Answer these questions from the text on New York paid sick leave below:
1. For how many years must employers keep payroll records?
2. Within how many days of an employee's request must an employer provide a summary of the sick leave accrued and used?
3. How many hours of paid sick leave per year must employers with 100 or more employees provide?

━━━━━ SUPPLIED TEXT ━━━━━

Front Loading and Carry-Over
- Employers may front load sick time at the beginning of the calendar year. The guidance states, however, that an employer may not later revoke or reduce such front-loaded leave if the employee works fewer hours than anticipated.
- An employer is generally required to allow employees to carry over accrued but unused PSL hours each calendar year. However, if the employer front-loads the full 40 or 56 (as applicable) hours at the beginning of each calendar year, additional carry-over is not required.
Requesting Sick Leave
- An employee is entitled to use sick leave on request, which they can make orally or in writing.
- Provided that employees furnish notice that they plan to use their accrued sick leave, there is no specified minimum notice period requirement.
Collective Bargaining Agreements
- A collective bargaining agreement (CBA) entered into on or after September 30, 2020, may provide employees with different benefits than those provided by the PSL law as long as those benefits are “comparable” to the PSL law benefits and the CBA “specifically acknowledges” the provisions of the PSL law (including specifically identifying any benefits deemed comparable to PSL).
Recordkeeping and Notice
- Consistent with existing New York wage and hour requirements, employers are required to keep payroll records for six years.
- Payroll records must include the amount of sick leave accrued and used by each employee on a weekly basis.
- Upon a request from an employee, within three days of the request, an employer must provide a summary of the amount of sick leave accrued and used in the current calendar year and/or any previous calendar year as applicable.
- Employers must advise employees in writing or by posting a notice at the job site of any restrictions or limitations in their leave policy.
Interaction with Other Leave Laws
- The New York City Paid Safe and Sick Leave Law remains enforceable to the extent those provisions meet or exceed the standards and requirements in the PSL.
- PSL is a separate and additional benefit to quarantine leave for employees subject to a precautionary or mandatory order of quarantine or isolation related to COVID-19.
- The PSL entitlement is also independent of any other applicable federal or state leave entitlements.
- Failure to provide sick leave under the PSL law may subject an employer to “civil/administrative actions and/or criminal penalties,” including “the full amount of the wage underpayment, 100% liquidated damages, and civil and penalties in an amount up to double the total amount to be due.”
Next Steps for New York State Employers
New York State employers may want to consider the following measures:
- reviewing current sick leave policies and practices, including to ensure that employers with 100 or more employees comply with the requirement to provide their employees with 56 hours of PSL per year;
- for employers that use an accrual model for sick leave, taking steps to track accrued leave effective September 30, 2020;
- ensuring that sick leave policies and policies concerning attendance and anti-retaliation meet the PSL law’s requirements;
- reviewing payroll practices to ensure alignment with the requirements of the PSL law and guidance;
- monitoring and reviewing materials published by the New York State Department of Labor to ensure compliance with the law’s notice and posting requirements; and
- training supervisory and managerial employees, as well as human resources professionals, on the requirements of the law.

━━━━━ EXTRACTED MATERIAL ━━━━━

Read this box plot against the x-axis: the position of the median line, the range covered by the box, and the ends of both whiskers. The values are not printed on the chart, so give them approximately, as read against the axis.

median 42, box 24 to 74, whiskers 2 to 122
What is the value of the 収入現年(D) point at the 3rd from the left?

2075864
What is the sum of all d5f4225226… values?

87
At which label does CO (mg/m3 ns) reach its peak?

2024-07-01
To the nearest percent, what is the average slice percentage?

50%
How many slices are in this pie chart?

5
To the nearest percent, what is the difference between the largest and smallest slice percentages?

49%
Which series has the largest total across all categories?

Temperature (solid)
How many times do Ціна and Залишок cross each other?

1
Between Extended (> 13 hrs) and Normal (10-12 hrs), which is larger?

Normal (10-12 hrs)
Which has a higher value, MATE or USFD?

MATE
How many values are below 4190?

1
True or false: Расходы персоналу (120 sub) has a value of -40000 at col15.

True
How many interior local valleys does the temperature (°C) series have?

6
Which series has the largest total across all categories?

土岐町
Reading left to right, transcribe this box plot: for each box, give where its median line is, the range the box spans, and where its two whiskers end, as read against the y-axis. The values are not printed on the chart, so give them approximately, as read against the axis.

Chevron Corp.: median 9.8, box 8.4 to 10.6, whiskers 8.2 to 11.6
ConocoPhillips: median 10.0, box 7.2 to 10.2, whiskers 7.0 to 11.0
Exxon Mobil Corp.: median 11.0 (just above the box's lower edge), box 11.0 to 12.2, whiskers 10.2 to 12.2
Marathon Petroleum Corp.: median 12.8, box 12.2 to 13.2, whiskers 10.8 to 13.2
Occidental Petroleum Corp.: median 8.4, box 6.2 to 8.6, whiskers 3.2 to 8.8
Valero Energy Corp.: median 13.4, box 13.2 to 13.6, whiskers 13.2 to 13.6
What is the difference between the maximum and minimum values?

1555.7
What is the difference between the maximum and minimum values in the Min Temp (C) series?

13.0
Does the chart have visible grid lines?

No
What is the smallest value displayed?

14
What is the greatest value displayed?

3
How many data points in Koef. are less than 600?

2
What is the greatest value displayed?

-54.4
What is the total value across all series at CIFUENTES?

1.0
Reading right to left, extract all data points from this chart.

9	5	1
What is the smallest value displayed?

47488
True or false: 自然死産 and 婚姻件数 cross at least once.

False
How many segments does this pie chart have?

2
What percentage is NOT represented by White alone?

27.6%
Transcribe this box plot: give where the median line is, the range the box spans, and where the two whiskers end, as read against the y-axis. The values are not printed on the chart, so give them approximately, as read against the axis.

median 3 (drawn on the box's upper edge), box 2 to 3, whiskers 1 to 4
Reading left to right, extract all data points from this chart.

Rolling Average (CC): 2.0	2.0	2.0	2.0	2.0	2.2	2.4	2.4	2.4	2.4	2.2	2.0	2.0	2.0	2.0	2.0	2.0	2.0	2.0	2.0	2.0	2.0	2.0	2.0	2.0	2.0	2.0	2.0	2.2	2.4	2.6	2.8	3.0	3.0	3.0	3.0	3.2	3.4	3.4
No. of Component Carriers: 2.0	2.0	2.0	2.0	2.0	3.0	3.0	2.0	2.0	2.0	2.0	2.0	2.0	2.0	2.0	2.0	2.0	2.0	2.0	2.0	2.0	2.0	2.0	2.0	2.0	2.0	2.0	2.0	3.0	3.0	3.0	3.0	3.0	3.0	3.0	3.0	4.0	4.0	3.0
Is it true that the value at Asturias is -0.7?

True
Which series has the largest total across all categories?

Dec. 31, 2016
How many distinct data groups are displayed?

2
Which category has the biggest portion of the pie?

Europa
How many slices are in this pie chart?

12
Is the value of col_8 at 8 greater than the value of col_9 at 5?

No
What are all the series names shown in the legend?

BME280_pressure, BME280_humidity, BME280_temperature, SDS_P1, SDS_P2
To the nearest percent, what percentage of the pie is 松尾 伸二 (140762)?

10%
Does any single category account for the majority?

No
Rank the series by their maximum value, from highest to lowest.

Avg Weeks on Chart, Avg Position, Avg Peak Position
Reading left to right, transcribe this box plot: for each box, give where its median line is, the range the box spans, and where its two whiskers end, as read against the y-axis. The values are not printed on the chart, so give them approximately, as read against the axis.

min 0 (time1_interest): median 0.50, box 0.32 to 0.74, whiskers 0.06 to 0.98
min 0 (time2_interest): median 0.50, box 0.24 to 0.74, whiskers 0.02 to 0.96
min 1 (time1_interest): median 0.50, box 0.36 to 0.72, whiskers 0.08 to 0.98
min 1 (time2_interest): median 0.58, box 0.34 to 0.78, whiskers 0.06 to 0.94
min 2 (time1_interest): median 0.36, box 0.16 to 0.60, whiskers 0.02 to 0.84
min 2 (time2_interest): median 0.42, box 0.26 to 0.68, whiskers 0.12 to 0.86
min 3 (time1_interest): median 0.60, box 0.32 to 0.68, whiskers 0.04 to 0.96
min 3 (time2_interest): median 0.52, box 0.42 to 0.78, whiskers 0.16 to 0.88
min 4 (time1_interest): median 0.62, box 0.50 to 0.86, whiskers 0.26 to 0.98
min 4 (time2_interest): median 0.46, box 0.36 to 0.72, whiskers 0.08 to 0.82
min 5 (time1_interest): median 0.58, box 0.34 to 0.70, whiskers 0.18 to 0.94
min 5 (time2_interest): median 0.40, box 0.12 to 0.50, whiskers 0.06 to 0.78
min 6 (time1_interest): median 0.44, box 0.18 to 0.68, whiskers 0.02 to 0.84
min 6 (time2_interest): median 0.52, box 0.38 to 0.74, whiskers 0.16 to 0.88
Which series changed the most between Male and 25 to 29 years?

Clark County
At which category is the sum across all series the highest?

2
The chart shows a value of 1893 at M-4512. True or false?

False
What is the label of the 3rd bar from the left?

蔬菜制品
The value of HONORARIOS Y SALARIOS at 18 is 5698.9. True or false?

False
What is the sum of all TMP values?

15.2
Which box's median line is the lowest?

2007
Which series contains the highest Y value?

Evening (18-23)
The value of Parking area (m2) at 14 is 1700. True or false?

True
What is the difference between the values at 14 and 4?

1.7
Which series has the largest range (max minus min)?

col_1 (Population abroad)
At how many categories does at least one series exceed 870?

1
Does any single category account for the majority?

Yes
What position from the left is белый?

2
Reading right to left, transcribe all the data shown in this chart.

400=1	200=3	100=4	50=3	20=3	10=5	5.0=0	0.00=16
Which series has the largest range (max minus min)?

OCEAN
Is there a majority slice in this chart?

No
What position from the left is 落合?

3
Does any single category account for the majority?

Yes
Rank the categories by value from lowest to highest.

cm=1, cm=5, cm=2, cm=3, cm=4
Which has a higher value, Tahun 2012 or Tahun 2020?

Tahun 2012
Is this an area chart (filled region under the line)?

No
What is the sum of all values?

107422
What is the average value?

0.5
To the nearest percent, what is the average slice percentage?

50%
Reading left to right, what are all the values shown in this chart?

━━━━━

[SOLVED EXERCISE]
1. Six years.
2. Three days.
3. 56 hours.